- **DESCRIPTION OF THE TASK**:
Repeat only these lines, exactly: the first line of the data, the line containing "21: (545, 580)", and every line between them. Pictures stay out.

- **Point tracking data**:
__________
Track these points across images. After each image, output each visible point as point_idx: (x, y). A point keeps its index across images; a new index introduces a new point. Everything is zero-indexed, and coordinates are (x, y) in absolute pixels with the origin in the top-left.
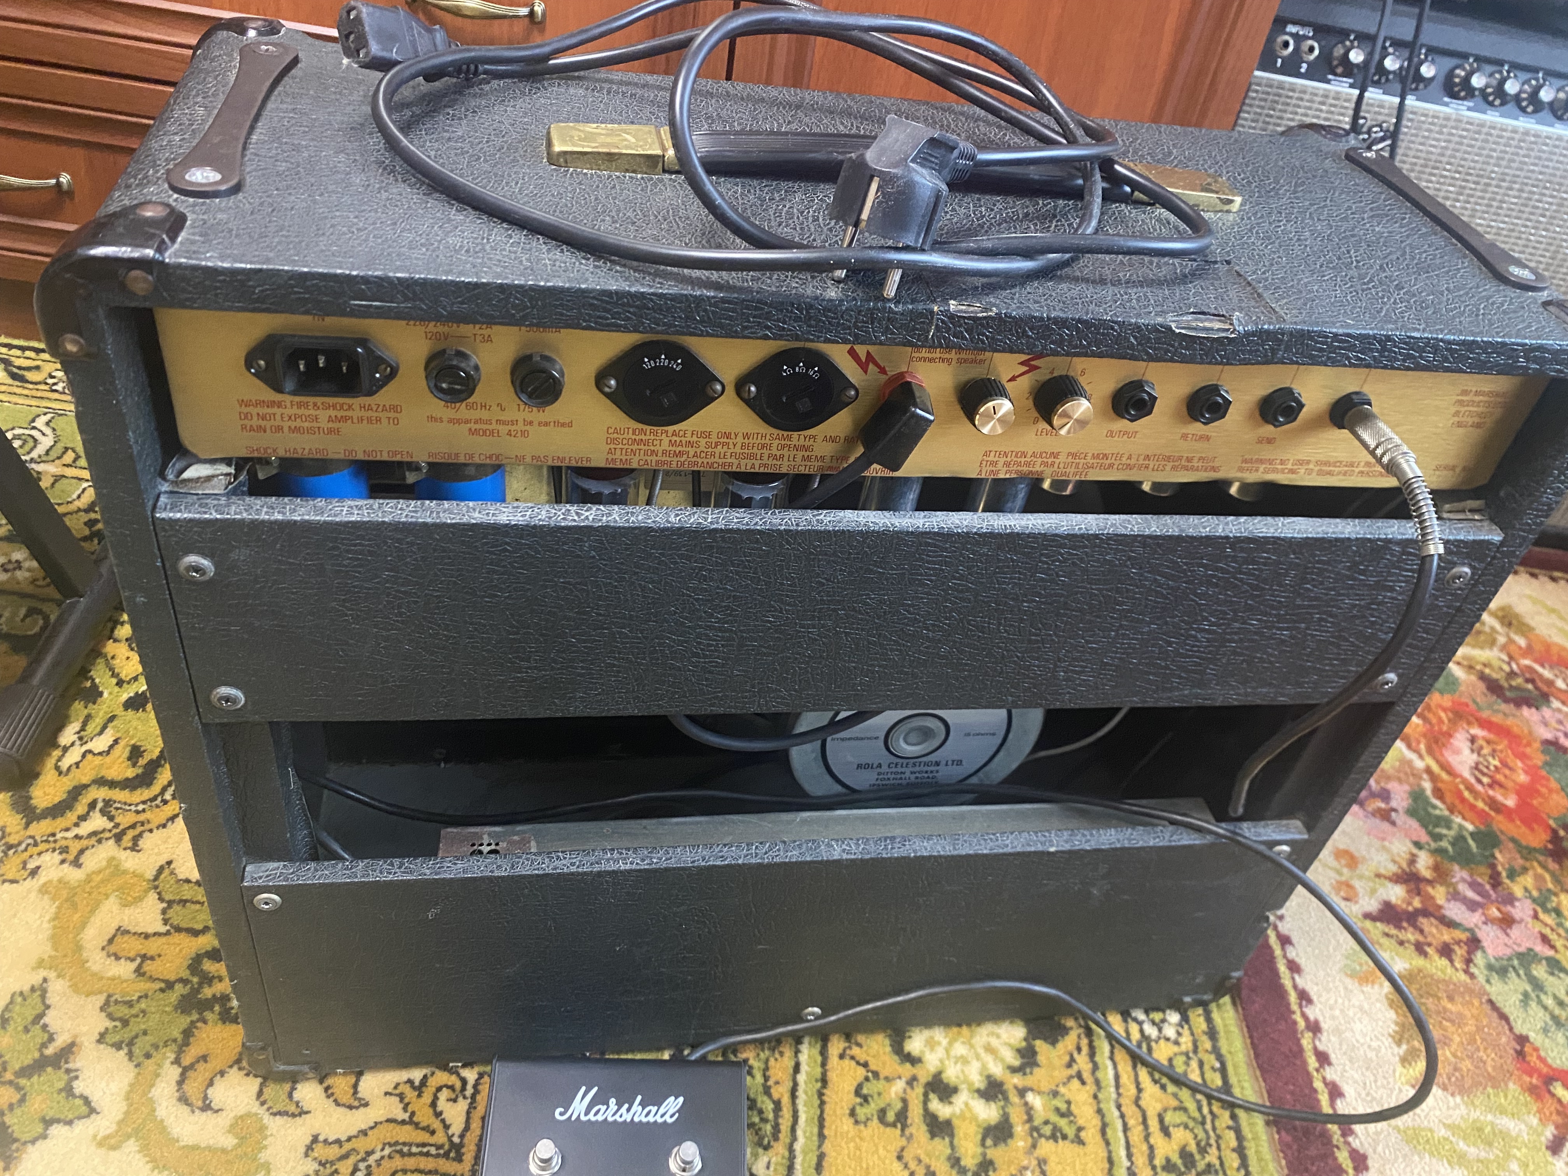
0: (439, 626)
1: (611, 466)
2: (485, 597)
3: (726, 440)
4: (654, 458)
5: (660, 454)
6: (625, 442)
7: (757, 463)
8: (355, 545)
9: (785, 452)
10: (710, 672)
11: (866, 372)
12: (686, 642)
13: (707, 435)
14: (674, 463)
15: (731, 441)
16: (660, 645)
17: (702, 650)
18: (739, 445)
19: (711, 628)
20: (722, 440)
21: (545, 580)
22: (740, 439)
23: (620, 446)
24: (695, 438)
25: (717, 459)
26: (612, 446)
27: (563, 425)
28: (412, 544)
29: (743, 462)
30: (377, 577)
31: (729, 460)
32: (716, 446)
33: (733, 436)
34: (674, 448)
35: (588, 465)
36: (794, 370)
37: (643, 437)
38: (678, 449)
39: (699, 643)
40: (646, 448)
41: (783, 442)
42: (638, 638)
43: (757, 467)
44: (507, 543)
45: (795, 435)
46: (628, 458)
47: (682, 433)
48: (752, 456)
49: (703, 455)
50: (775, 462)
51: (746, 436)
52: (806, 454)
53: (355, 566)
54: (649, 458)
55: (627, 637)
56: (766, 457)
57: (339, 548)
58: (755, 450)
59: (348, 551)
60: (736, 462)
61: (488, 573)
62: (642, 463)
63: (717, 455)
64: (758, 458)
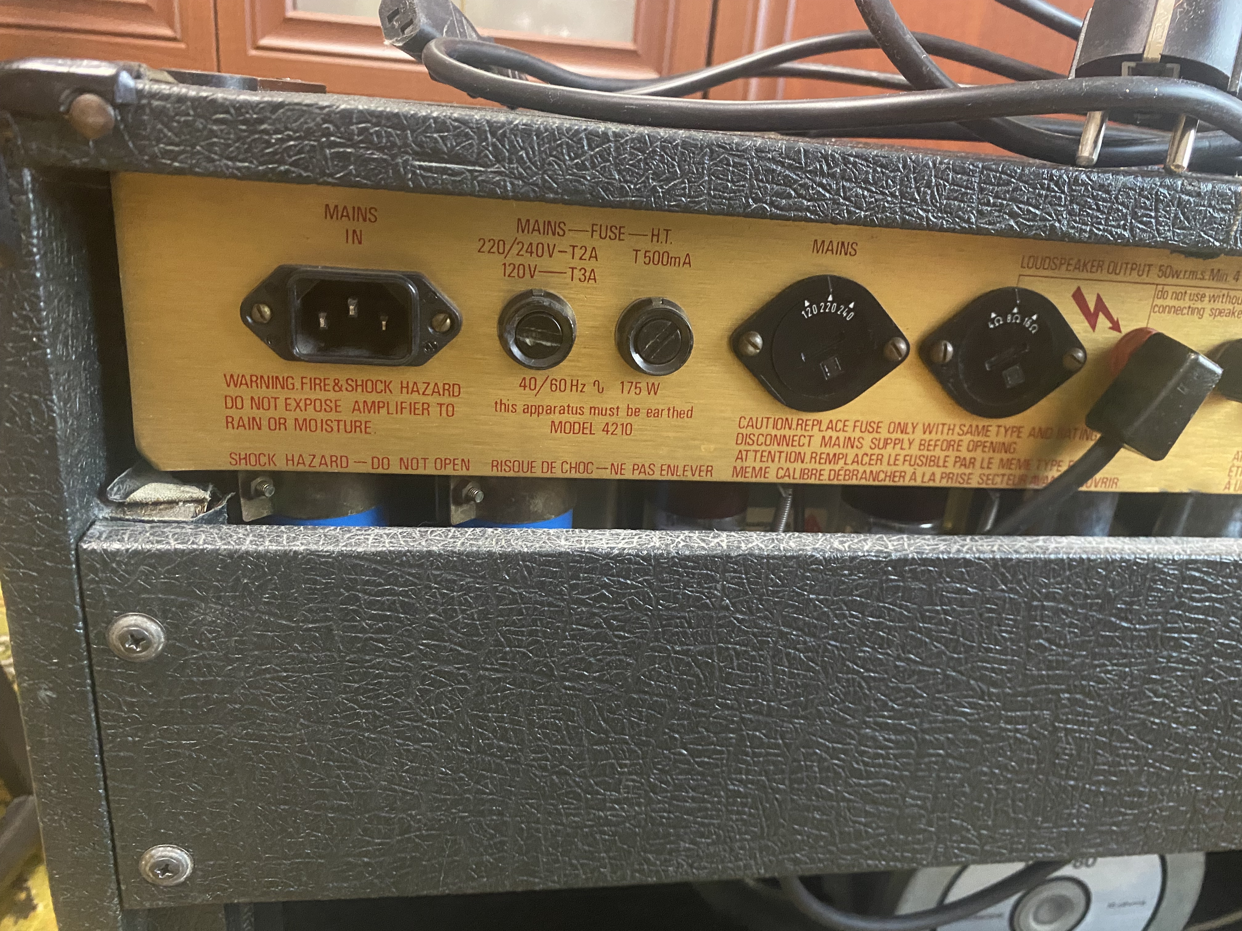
0: (494, 731)
1: (740, 479)
2: (564, 679)
3: (899, 435)
4: (799, 466)
5: (807, 459)
6: (762, 439)
7: (938, 471)
8: (382, 593)
9: (978, 454)
10: (874, 802)
11: (1093, 327)
12: (845, 752)
13: (873, 427)
14: (826, 473)
15: (905, 437)
16: (807, 757)
17: (866, 764)
18: (916, 444)
19: (883, 727)
20: (894, 436)
21: (653, 649)
22: (919, 435)
23: (755, 447)
24: (857, 434)
25: (885, 467)
26: (743, 447)
27: (679, 414)
28: (468, 590)
29: (920, 471)
30: (409, 647)
31: (900, 468)
32: (886, 444)
33: (910, 429)
34: (827, 450)
35: (709, 478)
36: (1005, 319)
37: (787, 432)
38: (832, 451)
39: (862, 753)
40: (790, 449)
41: (976, 439)
42: (777, 746)
43: (938, 477)
44: (605, 586)
45: (994, 423)
46: (764, 465)
47: (840, 425)
48: (932, 461)
49: (866, 459)
50: (963, 470)
51: (928, 429)
52: (1005, 456)
53: (379, 631)
54: (791, 466)
55: (762, 745)
56: (951, 460)
57: (358, 599)
58: (938, 452)
59: (371, 605)
60: (909, 470)
61: (573, 637)
62: (781, 473)
63: (885, 460)
64: (941, 463)
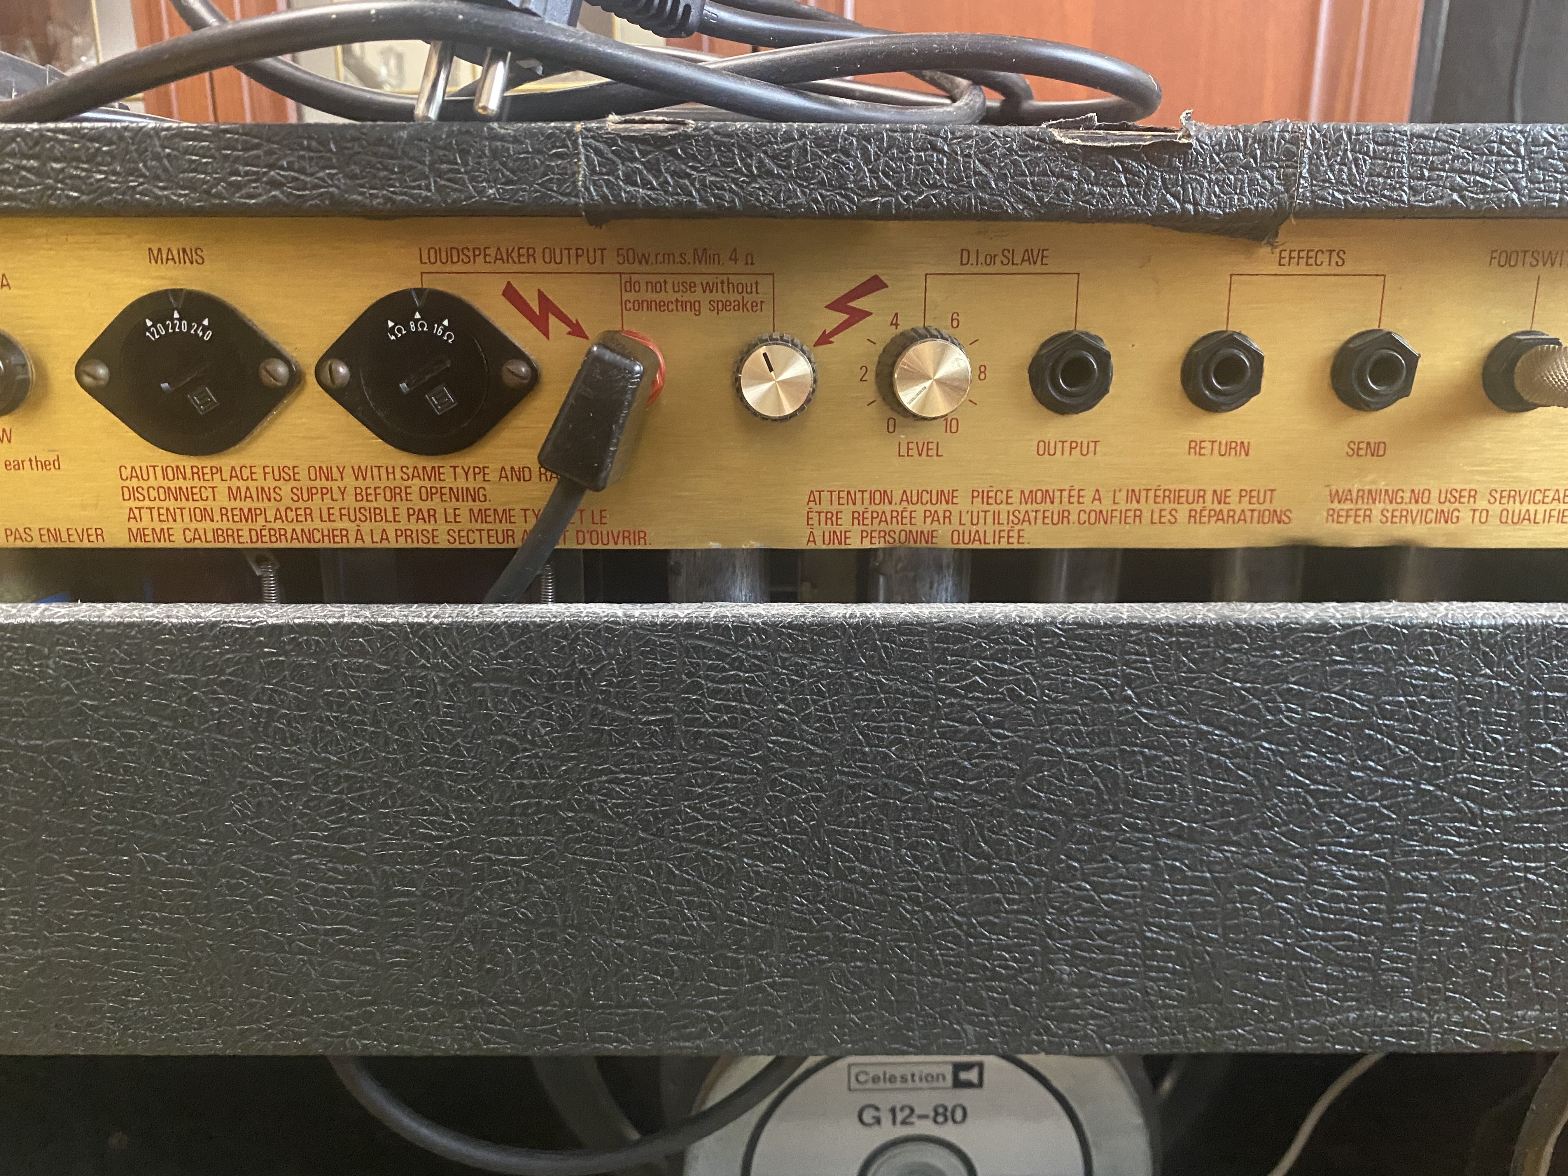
1: (140, 544)
3: (324, 483)
4: (208, 525)
5: (217, 517)
6: (154, 494)
7: (391, 529)
9: (435, 503)
10: (343, 956)
11: (546, 334)
12: (279, 884)
13: (287, 474)
14: (245, 533)
15: (334, 485)
16: (231, 890)
17: (313, 902)
18: (350, 491)
19: (320, 852)
20: (318, 484)
22: (349, 482)
23: (147, 503)
24: (270, 483)
25: (317, 524)
26: (133, 504)
27: (44, 466)
29: (366, 527)
31: (339, 525)
32: (311, 495)
33: (336, 474)
34: (238, 504)
35: (100, 544)
36: (407, 328)
37: (180, 483)
38: (247, 505)
39: (304, 887)
40: (191, 504)
41: (428, 484)
42: (189, 874)
43: (391, 535)
45: (445, 463)
46: (165, 526)
47: (246, 473)
48: (376, 515)
49: (291, 515)
50: (421, 525)
51: (359, 473)
52: (476, 506)
54: (200, 526)
55: (168, 872)
56: (403, 512)
58: (381, 503)
60: (352, 527)
62: (189, 535)
63: (316, 514)
64: (390, 517)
__________
- **WRITTEN ANSWER**:
Track these points across images. After each image, output each visible point as point_idx: (x, y). A point keeps its index across images; a new index introduces a new point. Everything is zero-indexed, and coordinates are (x, y) in absolute pixels with the origin in the top-left.
0: (439, 626)
1: (611, 466)
2: (485, 597)
3: (726, 440)
4: (654, 458)
5: (660, 454)
6: (625, 442)
7: (757, 463)
8: (355, 545)
9: (785, 452)
10: (710, 672)
11: (866, 372)
12: (686, 642)
13: (707, 435)
14: (674, 463)
15: (731, 441)
16: (660, 645)
17: (702, 650)
18: (739, 445)
19: (711, 628)
20: (722, 440)
21: (545, 580)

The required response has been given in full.